• What to produce:
Repeat precisely the span of lines below that opens with the line containing "right hip: (572, 455)" and closes with the line containing "right shoulder: (599, 420)", both included.

==== Records provided

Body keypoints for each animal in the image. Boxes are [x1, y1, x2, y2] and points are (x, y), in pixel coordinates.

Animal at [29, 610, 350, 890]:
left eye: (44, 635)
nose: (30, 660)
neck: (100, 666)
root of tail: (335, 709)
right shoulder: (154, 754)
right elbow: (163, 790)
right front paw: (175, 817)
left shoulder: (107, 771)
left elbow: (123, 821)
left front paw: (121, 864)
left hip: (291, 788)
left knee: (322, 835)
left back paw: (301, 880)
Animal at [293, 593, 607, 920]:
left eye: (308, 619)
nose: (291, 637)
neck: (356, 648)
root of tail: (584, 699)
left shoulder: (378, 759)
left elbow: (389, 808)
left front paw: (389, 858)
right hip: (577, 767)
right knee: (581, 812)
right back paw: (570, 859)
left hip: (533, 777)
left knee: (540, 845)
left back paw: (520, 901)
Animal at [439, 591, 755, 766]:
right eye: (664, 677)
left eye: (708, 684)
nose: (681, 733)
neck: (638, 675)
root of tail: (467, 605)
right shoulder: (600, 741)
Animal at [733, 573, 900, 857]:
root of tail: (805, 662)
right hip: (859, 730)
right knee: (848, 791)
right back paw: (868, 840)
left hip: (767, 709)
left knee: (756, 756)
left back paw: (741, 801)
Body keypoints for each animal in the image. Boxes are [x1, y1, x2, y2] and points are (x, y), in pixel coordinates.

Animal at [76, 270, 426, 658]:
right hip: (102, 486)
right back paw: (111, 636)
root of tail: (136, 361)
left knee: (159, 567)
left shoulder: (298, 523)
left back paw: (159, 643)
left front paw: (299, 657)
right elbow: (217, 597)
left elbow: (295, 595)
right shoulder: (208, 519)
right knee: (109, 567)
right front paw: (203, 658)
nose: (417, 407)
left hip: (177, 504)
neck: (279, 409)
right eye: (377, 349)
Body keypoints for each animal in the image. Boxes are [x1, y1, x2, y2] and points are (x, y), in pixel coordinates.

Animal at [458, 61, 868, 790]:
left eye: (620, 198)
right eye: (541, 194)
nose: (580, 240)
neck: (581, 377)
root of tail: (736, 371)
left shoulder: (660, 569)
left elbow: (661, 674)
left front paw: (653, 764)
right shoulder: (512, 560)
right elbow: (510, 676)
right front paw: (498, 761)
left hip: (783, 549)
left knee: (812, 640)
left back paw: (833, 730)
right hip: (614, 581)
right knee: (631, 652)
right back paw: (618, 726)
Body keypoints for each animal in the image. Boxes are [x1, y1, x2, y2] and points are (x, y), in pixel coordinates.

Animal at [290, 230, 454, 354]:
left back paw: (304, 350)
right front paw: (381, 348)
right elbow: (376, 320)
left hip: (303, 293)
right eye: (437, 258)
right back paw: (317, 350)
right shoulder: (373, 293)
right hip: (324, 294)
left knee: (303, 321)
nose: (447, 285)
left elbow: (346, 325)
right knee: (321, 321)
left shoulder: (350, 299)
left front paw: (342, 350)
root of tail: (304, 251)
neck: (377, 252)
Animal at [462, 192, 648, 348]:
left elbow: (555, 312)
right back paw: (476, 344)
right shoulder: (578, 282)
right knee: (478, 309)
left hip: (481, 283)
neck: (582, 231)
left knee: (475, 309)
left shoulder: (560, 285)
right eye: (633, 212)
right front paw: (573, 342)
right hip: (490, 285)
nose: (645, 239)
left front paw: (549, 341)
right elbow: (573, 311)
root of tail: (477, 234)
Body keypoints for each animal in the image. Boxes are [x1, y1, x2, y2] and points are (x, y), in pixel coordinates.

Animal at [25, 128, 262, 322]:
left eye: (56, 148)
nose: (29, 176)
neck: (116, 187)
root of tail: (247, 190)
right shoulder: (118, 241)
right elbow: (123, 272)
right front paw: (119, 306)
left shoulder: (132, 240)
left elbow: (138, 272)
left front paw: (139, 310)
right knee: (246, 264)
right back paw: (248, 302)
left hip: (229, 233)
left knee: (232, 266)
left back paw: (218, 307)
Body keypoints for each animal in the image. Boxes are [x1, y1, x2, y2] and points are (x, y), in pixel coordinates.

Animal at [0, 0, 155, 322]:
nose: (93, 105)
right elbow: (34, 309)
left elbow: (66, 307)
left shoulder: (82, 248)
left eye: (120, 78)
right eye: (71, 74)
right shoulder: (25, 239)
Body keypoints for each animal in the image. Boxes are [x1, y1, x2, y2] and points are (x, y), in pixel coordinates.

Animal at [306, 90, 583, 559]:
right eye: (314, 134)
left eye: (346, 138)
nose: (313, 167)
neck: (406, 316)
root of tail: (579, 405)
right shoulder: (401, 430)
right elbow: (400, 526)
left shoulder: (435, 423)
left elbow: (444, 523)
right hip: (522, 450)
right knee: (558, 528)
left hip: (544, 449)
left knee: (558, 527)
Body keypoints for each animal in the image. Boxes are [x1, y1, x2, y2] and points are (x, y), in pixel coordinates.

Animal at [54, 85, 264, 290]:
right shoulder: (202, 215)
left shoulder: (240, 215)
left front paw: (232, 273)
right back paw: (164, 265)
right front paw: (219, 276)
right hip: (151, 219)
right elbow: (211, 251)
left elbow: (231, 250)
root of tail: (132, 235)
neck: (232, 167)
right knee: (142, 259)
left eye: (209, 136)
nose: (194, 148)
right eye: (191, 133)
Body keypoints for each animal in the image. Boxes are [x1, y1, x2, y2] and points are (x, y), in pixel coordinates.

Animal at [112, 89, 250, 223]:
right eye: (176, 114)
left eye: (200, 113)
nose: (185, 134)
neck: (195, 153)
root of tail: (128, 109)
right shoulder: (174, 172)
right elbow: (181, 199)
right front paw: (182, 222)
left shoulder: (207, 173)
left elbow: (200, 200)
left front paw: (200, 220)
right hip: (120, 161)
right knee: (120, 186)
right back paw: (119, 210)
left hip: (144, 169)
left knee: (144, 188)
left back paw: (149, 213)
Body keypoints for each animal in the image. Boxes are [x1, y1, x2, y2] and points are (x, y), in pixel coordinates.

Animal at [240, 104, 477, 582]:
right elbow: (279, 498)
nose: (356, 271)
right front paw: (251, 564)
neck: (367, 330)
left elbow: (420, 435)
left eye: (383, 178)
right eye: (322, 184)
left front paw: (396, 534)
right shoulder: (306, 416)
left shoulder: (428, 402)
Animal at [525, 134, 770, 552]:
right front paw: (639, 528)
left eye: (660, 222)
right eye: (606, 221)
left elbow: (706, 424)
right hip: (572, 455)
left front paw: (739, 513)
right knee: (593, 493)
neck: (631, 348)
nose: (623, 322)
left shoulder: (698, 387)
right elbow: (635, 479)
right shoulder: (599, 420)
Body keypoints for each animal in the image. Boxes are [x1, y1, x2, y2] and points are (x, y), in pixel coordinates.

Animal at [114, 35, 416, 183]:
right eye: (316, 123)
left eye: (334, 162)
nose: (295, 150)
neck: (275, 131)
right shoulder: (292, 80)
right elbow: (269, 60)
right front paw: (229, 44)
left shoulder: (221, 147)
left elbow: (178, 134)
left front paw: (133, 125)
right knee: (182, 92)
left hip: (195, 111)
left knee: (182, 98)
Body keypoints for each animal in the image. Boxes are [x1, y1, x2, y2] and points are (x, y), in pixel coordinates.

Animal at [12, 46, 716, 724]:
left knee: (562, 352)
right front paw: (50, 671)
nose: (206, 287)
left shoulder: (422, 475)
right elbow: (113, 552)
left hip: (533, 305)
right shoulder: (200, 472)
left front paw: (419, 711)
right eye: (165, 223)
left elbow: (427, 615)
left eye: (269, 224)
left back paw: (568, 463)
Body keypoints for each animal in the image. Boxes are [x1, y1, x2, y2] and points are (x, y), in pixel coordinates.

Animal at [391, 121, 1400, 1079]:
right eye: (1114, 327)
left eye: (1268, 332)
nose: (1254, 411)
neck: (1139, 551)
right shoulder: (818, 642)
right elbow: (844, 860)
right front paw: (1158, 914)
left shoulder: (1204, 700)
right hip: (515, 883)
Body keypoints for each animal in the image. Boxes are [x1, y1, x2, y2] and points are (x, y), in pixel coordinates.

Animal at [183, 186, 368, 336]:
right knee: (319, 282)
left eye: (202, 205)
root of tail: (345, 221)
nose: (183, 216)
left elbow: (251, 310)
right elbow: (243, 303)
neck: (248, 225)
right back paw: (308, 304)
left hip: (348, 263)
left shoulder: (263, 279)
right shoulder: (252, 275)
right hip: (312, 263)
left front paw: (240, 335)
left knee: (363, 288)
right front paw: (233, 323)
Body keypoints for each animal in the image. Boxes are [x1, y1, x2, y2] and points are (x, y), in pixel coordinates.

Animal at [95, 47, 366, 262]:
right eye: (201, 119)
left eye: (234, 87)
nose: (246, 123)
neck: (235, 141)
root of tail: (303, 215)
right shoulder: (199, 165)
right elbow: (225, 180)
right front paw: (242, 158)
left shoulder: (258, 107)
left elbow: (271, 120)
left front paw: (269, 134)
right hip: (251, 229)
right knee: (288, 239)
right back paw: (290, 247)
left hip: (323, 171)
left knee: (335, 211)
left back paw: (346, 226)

========

• Problem solution:
right hip: (572, 455)
left front paw: (739, 513)
right knee: (593, 493)
neck: (631, 348)
nose: (623, 322)
left shoulder: (698, 387)
right elbow: (635, 479)
right shoulder: (599, 420)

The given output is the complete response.